Stored data entries |
------------------------------------------------------------------------

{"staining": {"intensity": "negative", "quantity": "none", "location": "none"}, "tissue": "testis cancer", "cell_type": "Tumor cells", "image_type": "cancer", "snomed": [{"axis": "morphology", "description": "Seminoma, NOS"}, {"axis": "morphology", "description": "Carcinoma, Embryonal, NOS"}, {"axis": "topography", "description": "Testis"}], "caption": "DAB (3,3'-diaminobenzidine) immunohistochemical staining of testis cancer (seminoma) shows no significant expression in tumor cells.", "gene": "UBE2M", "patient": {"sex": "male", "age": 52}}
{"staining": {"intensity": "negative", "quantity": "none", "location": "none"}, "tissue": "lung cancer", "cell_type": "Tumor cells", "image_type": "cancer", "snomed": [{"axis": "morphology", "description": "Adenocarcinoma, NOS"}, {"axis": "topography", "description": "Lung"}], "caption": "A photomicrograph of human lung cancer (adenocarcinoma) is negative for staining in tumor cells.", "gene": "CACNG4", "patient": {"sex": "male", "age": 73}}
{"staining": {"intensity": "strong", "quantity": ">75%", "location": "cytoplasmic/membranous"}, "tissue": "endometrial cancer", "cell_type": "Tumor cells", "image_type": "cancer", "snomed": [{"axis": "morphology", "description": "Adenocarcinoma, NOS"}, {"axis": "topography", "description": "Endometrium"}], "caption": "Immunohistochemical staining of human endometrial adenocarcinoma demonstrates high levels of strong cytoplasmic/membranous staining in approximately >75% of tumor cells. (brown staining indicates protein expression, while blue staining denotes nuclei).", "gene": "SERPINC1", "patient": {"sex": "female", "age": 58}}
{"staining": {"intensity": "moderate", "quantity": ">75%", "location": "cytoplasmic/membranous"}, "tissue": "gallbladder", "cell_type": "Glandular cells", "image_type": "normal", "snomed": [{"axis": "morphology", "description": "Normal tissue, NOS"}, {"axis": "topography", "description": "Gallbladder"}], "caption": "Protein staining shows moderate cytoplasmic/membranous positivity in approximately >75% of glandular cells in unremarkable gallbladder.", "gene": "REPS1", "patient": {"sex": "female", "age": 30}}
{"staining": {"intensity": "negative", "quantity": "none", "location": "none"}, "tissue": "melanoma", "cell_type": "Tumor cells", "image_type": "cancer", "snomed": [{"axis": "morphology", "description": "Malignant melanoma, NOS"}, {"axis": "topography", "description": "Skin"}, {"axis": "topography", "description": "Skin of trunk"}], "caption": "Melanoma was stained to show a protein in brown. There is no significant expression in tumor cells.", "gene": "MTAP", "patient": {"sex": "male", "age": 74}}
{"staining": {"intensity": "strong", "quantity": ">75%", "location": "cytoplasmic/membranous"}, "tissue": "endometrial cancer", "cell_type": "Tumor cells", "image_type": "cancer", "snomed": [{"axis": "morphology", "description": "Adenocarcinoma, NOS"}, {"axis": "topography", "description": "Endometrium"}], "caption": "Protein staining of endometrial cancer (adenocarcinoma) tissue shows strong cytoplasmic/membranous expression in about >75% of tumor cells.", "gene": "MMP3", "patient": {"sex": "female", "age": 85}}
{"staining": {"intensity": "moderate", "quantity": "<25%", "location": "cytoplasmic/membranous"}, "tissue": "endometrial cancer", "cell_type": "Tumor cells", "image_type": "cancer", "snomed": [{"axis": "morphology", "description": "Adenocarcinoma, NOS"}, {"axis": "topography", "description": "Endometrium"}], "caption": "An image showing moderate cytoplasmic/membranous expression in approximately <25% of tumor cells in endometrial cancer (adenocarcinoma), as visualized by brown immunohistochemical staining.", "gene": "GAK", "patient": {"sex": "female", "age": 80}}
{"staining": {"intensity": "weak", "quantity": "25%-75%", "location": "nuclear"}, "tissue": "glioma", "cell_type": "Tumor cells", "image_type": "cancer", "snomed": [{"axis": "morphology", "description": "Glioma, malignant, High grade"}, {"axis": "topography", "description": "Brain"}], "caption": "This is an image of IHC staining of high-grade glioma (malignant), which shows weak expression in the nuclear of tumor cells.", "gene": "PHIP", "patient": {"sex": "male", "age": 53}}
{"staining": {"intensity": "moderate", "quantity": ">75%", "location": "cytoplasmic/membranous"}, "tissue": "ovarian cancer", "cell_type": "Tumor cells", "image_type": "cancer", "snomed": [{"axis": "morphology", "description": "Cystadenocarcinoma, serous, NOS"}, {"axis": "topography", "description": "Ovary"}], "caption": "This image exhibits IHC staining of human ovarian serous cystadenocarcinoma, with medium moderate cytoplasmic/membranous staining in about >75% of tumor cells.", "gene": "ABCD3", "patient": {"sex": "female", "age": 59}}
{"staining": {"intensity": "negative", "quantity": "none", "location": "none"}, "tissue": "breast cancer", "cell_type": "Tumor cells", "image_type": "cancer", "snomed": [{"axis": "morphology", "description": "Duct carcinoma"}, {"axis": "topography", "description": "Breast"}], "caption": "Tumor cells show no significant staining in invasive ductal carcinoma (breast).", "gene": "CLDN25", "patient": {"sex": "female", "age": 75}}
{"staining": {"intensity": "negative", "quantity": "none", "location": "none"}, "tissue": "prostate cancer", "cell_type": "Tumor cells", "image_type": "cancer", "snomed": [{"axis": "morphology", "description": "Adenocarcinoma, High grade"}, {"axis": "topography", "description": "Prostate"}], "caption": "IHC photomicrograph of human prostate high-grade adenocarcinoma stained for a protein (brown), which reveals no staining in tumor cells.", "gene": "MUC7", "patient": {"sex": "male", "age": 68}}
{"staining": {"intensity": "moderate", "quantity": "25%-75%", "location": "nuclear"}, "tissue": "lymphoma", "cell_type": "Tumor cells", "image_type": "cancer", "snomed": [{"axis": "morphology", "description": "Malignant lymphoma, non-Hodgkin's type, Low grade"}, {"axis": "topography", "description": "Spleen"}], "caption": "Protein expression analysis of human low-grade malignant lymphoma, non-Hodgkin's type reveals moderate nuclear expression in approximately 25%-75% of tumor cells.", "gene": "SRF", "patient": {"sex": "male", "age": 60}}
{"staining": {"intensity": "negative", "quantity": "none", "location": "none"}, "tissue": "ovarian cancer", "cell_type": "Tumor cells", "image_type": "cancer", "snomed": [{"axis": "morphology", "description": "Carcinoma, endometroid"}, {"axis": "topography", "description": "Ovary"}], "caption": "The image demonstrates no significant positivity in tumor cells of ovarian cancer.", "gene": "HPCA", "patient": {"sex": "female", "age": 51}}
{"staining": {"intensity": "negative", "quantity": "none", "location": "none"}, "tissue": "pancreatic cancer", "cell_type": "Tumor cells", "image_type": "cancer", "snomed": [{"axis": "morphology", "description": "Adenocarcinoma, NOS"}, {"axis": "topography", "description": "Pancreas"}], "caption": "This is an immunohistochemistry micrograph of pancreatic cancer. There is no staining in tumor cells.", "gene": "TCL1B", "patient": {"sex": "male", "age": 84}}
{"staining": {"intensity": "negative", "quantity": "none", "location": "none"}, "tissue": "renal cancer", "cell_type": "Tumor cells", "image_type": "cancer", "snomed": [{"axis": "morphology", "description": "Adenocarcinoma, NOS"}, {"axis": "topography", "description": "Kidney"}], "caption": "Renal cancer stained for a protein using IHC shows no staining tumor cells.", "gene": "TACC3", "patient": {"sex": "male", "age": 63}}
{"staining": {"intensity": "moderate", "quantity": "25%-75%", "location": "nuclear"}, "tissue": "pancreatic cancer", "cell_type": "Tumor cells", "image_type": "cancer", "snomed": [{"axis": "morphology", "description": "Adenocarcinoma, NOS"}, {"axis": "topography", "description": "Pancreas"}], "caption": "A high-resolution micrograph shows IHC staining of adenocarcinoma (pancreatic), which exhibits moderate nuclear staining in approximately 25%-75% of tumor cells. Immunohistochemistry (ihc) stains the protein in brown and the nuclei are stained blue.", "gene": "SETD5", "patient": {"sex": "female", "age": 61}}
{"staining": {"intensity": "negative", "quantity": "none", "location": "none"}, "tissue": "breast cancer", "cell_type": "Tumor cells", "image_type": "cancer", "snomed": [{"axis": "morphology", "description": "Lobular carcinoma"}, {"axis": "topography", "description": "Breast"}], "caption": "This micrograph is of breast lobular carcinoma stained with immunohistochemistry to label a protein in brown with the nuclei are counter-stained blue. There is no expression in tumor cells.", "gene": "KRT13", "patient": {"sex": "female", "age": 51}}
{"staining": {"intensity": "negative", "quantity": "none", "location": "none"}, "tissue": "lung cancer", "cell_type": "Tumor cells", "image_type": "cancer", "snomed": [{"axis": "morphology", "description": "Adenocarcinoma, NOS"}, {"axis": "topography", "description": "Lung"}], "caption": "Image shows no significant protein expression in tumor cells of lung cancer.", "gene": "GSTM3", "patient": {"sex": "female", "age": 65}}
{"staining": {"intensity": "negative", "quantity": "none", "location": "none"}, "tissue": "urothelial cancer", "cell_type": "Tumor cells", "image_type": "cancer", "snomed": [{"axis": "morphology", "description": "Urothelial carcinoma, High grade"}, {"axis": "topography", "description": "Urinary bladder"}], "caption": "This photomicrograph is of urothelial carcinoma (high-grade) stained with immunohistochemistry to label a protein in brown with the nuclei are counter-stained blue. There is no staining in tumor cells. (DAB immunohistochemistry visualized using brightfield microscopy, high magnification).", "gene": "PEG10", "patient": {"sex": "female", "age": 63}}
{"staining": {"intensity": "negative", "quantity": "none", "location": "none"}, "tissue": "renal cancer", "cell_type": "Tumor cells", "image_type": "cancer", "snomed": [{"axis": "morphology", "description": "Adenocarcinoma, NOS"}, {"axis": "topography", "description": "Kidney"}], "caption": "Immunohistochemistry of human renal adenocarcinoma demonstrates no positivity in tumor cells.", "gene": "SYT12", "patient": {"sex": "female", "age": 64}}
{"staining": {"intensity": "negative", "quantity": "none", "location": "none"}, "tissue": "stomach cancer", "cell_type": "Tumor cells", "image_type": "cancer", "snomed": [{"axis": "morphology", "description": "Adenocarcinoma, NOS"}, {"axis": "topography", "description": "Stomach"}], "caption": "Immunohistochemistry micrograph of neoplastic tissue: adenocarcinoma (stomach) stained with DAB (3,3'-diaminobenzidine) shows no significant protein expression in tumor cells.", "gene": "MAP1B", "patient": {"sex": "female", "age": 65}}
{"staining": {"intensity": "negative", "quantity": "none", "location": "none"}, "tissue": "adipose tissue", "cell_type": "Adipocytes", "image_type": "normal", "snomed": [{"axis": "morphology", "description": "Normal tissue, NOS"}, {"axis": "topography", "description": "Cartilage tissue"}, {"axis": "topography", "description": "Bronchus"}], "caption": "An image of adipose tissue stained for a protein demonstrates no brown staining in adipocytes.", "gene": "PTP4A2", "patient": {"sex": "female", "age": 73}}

------------------------------------------------------------------------

Problem requirements |
Taking the entries above, write out exactly each line from the one holding "is an image" to the one holding "image exhibits IHC", both included, and stop there.

Answer section |
{"staining": {"intensity": "weak", "quantity": "25%-75%", "location": "nuclear"}, "tissue": "glioma", "cell_type": "Tumor cells", "image_type": "cancer", "snomed": [{"axis": "morphology", "description": "Glioma, malignant, High grade"}, {"axis": "topography", "description": "Brain"}], "caption": "This is an image of IHC staining of high-grade glioma (malignant), which shows weak expression in the nuclear of tumor cells.", "gene": "PHIP", "patient": {"sex": "male", "age": 53}}
{"staining": {"intensity": "moderate", "quantity": ">75%", "location": "cytoplasmic/membranous"}, "tissue": "ovarian cancer", "cell_type": "Tumor cells", "image_type": "cancer", "snomed": [{"axis": "morphology", "description": "Cystadenocarcinoma, serous, NOS"}, {"axis": "topography", "description": "Ovary"}], "caption": "This image exhibits IHC staining of human ovarian serous cystadenocarcinoma, with medium moderate cytoplasmic/membranous staining in about >75% of tumor cells.", "gene": "ABCD3", "patient": {"sex": "female", "age": 59}}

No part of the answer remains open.